Safety Considerations
Please refer to the approved Summary of Product Characteristics (SmPC) for safety information.
Conclusion and Next Steps
Decision: Hold
Rationale: Although TxGNN assigns a very high algorithmic prediction score (99.97%), the proposed mechanism linking moroctocog alfa to primary release disorder of platelets is highly indirect — FVIII supplementation does not address the underlying granule secretion defect — and no supporting clinical trials or peer-reviewed literature exist for this repurposing hypothesis. The drug is not currently marketed in Denmark, and no authorisations are on record with the Danish Medicines Agency (Lægemiddelstyrelsen) or via centralised EMA procedure in this dataset.
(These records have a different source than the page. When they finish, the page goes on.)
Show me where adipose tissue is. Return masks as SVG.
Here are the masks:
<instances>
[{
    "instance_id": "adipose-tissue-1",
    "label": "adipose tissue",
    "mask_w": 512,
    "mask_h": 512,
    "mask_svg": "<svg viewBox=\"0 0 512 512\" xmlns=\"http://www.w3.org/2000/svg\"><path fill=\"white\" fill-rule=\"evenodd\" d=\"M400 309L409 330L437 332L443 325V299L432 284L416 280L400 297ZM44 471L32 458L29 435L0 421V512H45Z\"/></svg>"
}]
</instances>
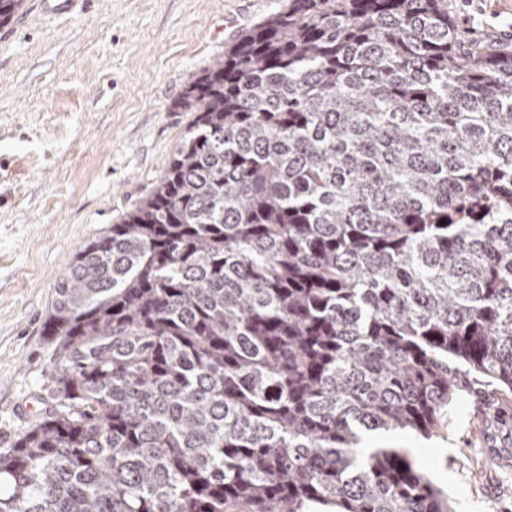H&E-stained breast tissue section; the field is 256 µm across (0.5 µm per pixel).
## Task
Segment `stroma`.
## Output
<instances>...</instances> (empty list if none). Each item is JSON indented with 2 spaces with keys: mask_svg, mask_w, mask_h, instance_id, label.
Instances as JSON below:
<instances>
[{
  "mask_svg": "<svg viewBox=\"0 0 512 512\" xmlns=\"http://www.w3.org/2000/svg\"><path fill=\"white\" fill-rule=\"evenodd\" d=\"M287 0H92L48 20L40 0L0 27V448L39 416L56 369L42 330L75 254L154 187L192 120L186 85ZM473 38L512 43V0H452ZM432 435L407 448L454 512H512V393L458 374Z\"/></svg>",
  "mask_w": 512,
  "mask_h": 512,
  "instance_id": "stroma-1",
  "label": "stroma"
}]
</instances>
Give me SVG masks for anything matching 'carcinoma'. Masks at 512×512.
I'll return each instance as SVG.
<instances>
[{"label":"carcinoma","mask_w":512,"mask_h":512,"mask_svg":"<svg viewBox=\"0 0 512 512\" xmlns=\"http://www.w3.org/2000/svg\"><path fill=\"white\" fill-rule=\"evenodd\" d=\"M175 108L60 277L0 512H453L358 444L429 435L453 364L512 392V49L452 0H288Z\"/></svg>","instance_id":"cac0c4a2"}]
</instances>
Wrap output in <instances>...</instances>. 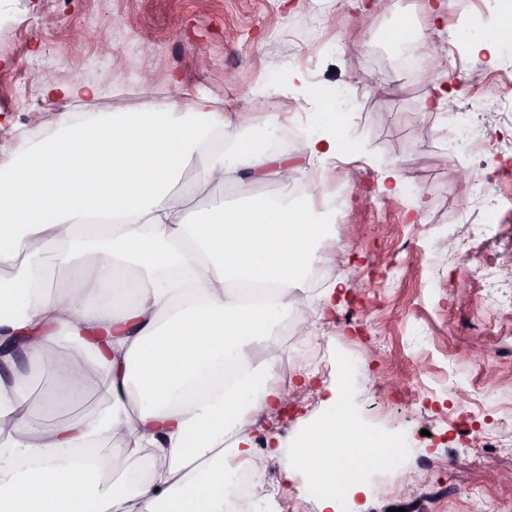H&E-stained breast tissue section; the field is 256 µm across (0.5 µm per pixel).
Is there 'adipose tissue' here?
<instances>
[{"label":"adipose tissue","instance_id":"1","mask_svg":"<svg viewBox=\"0 0 512 512\" xmlns=\"http://www.w3.org/2000/svg\"><path fill=\"white\" fill-rule=\"evenodd\" d=\"M304 99L319 103L310 154H341L350 110L302 73ZM277 130L244 108L218 106L174 81L165 101L135 112H82L26 150L0 151V365L24 337L29 362L48 370L58 394L93 378L107 408L51 426L29 422L18 383L0 379V512H229L228 483L253 459L244 427L283 402L287 388L250 347L298 303L326 226L308 197L252 196L238 208L199 203L214 184L248 187L290 170L270 150ZM196 164L192 191L175 183ZM95 254L81 289L48 287L40 258L69 267ZM71 348L49 360L60 334ZM293 460L321 489L356 493L372 438L348 416L341 391ZM134 462L110 471L106 442Z\"/></svg>","mask_w":512,"mask_h":512}]
</instances>
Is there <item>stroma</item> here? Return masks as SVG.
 <instances>
[{
  "instance_id": "1",
  "label": "stroma",
  "mask_w": 512,
  "mask_h": 512,
  "mask_svg": "<svg viewBox=\"0 0 512 512\" xmlns=\"http://www.w3.org/2000/svg\"><path fill=\"white\" fill-rule=\"evenodd\" d=\"M370 2L0 0V145L33 144L65 120L67 107L40 92L42 71L95 86L87 107L96 112L163 101L177 75L258 119L301 121L304 142L283 156L313 177L315 109L290 93L289 75L341 94L362 153L325 165L355 201L317 246L320 283L272 331V374L294 397L246 430L263 488L244 512H320L306 472L268 451L298 446L334 389L367 432L406 448L395 466L365 473L364 493L337 499L336 512H512V46L475 58L465 40L475 28H512V16L500 0L441 15L437 50L464 89L431 113L426 83L399 64L393 43L428 0L377 11ZM85 15L95 26L78 30ZM390 166L402 177L395 195L378 183ZM409 239L408 257L399 248ZM327 299L333 311L317 318ZM17 369L33 423L102 406L93 385L65 412L46 410L47 379L23 358ZM456 391L476 420L455 413Z\"/></svg>"
}]
</instances>
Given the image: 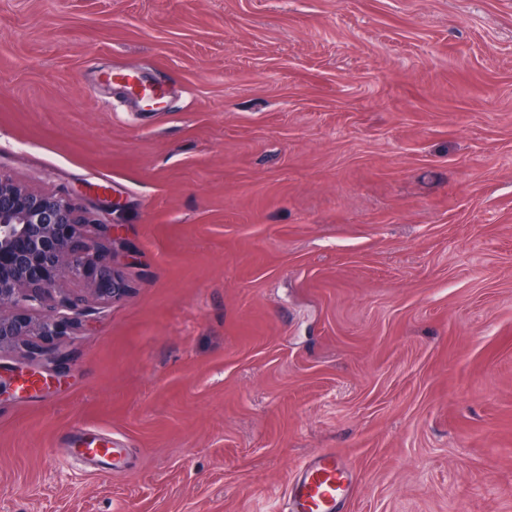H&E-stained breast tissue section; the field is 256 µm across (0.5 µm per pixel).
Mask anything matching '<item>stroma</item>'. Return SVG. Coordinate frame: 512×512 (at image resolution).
<instances>
[{
  "mask_svg": "<svg viewBox=\"0 0 512 512\" xmlns=\"http://www.w3.org/2000/svg\"><path fill=\"white\" fill-rule=\"evenodd\" d=\"M0 174L138 257L0 392V512H281L324 450L341 512H512V0H0ZM113 80L117 82L123 83V87L127 88L130 91H144L146 92L145 97L142 99V104L144 109H147V112H161L164 110L163 99L164 96L155 97L151 94H158L160 90L157 89H147L143 87V85L135 78L129 75L115 74L113 75ZM91 445L92 443L86 444V448H76L72 455L79 459H86L93 470H97L102 464L112 466V457L114 465L119 466L121 448H106V445H103L104 448H91Z\"/></svg>",
  "mask_w": 512,
  "mask_h": 512,
  "instance_id": "1",
  "label": "stroma"
}]
</instances>
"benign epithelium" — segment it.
<instances>
[{
	"label": "benign epithelium",
	"instance_id": "obj_1",
	"mask_svg": "<svg viewBox=\"0 0 512 512\" xmlns=\"http://www.w3.org/2000/svg\"><path fill=\"white\" fill-rule=\"evenodd\" d=\"M123 247L117 224H98L66 193L29 189L0 175V360L24 348L30 360L0 365L7 384L23 389L30 377L43 385L65 379V354L50 348L83 302H115L129 288L115 266L94 263L105 249ZM92 272L86 293L71 283Z\"/></svg>",
	"mask_w": 512,
	"mask_h": 512
}]
</instances>
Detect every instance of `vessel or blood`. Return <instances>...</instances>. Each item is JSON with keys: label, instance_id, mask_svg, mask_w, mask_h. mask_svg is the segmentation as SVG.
<instances>
[{"label": "vessel or blood", "instance_id": "b4317fda", "mask_svg": "<svg viewBox=\"0 0 512 512\" xmlns=\"http://www.w3.org/2000/svg\"><path fill=\"white\" fill-rule=\"evenodd\" d=\"M76 457L86 460L92 468L111 463L119 457L116 448L75 449ZM353 470L335 452H322L310 459L290 483L287 498L288 512H337L352 489Z\"/></svg>", "mask_w": 512, "mask_h": 512}]
</instances>
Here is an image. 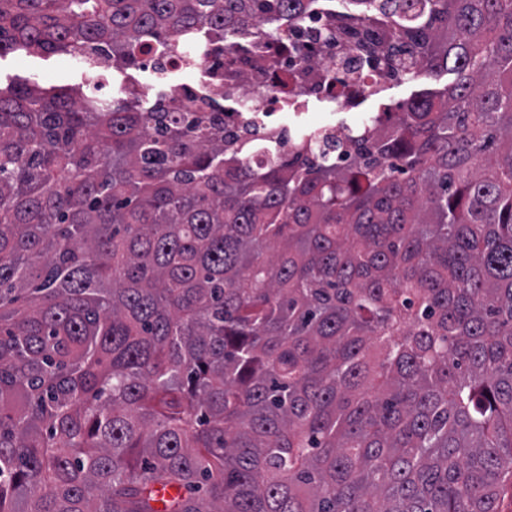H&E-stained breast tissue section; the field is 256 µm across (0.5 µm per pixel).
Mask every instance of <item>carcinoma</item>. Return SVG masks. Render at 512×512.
I'll list each match as a JSON object with an SVG mask.
<instances>
[{"label":"carcinoma","mask_w":512,"mask_h":512,"mask_svg":"<svg viewBox=\"0 0 512 512\" xmlns=\"http://www.w3.org/2000/svg\"><path fill=\"white\" fill-rule=\"evenodd\" d=\"M307 0H0V54ZM456 81L225 143L147 96L0 86V512H498L512 475V0H349Z\"/></svg>","instance_id":"cac0c4a2"}]
</instances>
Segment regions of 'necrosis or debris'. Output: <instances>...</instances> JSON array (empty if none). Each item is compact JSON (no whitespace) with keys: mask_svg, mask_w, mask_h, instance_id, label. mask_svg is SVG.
I'll use <instances>...</instances> for the list:
<instances>
[{"mask_svg":"<svg viewBox=\"0 0 512 512\" xmlns=\"http://www.w3.org/2000/svg\"><path fill=\"white\" fill-rule=\"evenodd\" d=\"M342 0H311L299 19L266 16L240 29L234 44L209 41L199 63L176 50L139 55L137 67L164 83L156 103L165 110L223 122L226 134L273 138L289 153L305 128L285 123L283 113L314 102L357 111L385 88L412 81L419 65L387 64L359 49L379 37L375 28L345 24Z\"/></svg>","mask_w":512,"mask_h":512,"instance_id":"necrosis-or-debris-1","label":"necrosis or debris"}]
</instances>
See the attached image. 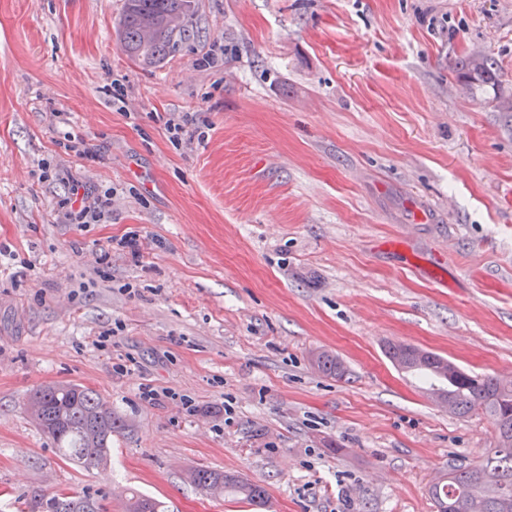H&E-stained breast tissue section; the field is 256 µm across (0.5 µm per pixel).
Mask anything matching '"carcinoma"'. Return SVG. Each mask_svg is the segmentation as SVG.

To proceed, the following is needed:
- Regulatory data: Retrieve the full SmPC/product information including warnings, contraindications, and drug interactions (Data Gap DG001 — currently blocking safety assessment)
- Mechanism of action data: Obtain full MOA details from DrugBank API to enable a proper mechanistic rationale analysis (Data Gap DG002)
- Literature search expansion: Perform a targeted search for any published case reports, ex vivo studies, or preclinical evidence using FVIII preparations in models of platelet release defects (dense granule or α-granule secretion disorders)
- Expert consultation: Engage a specialist in haemostasis and thrombosis to assess the clinical plausibility of FVIII supplementation in this indication before committing research resources
- Additional predicted indications review: Among the lower-ranked predictions, acquired coagulation factor deficiency (rank 7–8; score 99.88%) carries the strongest mechanistic link in this dataset — particularly the acquired Haemophilia A subtype — and may represent a more scientifically defensible research question if evidence generation is being considered
This report is generated for research purposes only and does not constitute medical advice. All drug repurposing candidates require prospective clinical validation before any therapeutic application. Refer to current SmPC and national guidelines for authorised indications.
Disclaimer
This content is for research purposes only and does not constitute medical advice. Clinical validation is required before any clinical application.